■ YOUR INSTRUCTIONS
Could you write out exactly the lines from the one that contains "immunohistochemistry (IHC) photomicrograph" through the last line of the listing below, both included and nothing more?

■ RECORDS PROVIDED
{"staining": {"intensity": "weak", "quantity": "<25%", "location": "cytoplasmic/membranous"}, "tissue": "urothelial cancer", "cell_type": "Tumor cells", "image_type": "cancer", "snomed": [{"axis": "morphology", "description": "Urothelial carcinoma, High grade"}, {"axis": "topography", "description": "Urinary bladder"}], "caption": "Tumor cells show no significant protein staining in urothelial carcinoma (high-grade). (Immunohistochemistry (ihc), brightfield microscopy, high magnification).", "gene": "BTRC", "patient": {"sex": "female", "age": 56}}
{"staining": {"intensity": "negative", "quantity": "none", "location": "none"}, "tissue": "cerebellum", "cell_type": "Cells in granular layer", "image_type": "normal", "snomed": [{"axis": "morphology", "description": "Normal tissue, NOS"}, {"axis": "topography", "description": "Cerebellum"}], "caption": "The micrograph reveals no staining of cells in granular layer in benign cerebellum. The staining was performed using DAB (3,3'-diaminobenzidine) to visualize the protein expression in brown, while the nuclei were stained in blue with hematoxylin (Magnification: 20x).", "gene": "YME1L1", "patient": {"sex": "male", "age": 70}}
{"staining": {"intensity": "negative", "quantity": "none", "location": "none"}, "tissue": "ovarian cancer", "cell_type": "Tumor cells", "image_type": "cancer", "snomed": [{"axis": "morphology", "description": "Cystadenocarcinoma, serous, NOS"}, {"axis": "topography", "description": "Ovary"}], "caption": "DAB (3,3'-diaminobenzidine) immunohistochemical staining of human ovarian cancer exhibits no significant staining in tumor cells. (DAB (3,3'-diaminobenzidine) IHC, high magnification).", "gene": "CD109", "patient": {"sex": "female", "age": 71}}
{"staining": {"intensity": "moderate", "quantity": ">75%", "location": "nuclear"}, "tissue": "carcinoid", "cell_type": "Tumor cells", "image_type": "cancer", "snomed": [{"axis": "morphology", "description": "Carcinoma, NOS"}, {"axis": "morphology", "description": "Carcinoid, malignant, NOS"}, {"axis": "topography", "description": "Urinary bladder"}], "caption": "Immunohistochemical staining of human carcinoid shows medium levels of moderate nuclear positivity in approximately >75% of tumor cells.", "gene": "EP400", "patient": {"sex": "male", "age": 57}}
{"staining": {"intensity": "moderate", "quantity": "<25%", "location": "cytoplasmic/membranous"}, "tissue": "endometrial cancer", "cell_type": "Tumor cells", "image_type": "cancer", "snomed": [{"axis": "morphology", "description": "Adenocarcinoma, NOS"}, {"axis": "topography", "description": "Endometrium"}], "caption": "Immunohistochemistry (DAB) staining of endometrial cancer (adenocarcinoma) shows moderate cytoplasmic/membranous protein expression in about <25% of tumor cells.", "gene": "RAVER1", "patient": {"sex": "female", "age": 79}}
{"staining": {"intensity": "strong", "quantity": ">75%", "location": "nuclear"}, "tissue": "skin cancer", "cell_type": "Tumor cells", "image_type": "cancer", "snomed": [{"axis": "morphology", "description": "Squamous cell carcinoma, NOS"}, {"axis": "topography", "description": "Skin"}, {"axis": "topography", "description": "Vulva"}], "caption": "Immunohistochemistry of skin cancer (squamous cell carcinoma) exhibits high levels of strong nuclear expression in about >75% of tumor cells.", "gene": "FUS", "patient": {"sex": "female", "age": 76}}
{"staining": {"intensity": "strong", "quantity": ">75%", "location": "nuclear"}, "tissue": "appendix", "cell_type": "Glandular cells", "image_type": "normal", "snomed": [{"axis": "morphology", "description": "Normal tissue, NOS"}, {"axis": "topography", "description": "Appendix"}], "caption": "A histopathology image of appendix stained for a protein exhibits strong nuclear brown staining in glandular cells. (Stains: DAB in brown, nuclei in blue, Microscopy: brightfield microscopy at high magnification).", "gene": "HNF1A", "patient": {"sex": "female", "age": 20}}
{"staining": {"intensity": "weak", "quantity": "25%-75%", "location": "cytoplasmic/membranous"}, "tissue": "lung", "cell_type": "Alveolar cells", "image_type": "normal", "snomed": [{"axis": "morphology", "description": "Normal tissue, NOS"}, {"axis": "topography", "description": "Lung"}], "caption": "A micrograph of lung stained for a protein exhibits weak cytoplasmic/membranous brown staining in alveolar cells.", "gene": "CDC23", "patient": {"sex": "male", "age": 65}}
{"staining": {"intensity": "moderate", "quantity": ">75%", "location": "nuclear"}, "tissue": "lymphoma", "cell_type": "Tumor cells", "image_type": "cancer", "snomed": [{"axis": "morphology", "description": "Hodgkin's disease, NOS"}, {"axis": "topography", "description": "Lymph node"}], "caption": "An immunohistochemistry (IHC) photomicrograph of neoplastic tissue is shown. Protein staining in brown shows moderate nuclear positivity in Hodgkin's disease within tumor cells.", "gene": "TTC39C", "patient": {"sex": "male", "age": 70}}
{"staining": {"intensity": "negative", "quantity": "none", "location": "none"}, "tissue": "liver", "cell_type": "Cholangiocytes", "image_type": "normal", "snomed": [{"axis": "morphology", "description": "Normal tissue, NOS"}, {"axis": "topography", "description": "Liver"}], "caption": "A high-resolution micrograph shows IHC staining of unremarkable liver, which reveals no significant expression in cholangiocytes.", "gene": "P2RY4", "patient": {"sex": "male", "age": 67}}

■ RESPONSE TO THIS EXERCISE
{"staining": {"intensity": "moderate", "quantity": ">75%", "location": "nuclear"}, "tissue": "lymphoma", "cell_type": "Tumor cells", "image_type": "cancer", "snomed": [{"axis": "morphology", "description": "Hodgkin's disease, NOS"}, {"axis": "topography", "description": "Lymph node"}], "caption": "An immunohistochemistry (IHC) photomicrograph of neoplastic tissue is shown. Protein staining in brown shows moderate nuclear positivity in Hodgkin's disease within tumor cells.", "gene": "TTC39C", "patient": {"sex": "male", "age": 70}}
{"staining": {"intensity": "negative", "quantity": "none", "location": "none"}, "tissue": "liver", "cell_type": "Cholangiocytes", "image_type": "normal", "snomed": [{"axis": "morphology", "description": "Normal tissue, NOS"}, {"axis": "topography", "description": "Liver"}], "caption": "A high-resolution micrograph shows IHC staining of unremarkable liver, which reveals no significant expression in cholangiocytes.", "gene": "P2RY4", "patient": {"sex": "male", "age": 67}}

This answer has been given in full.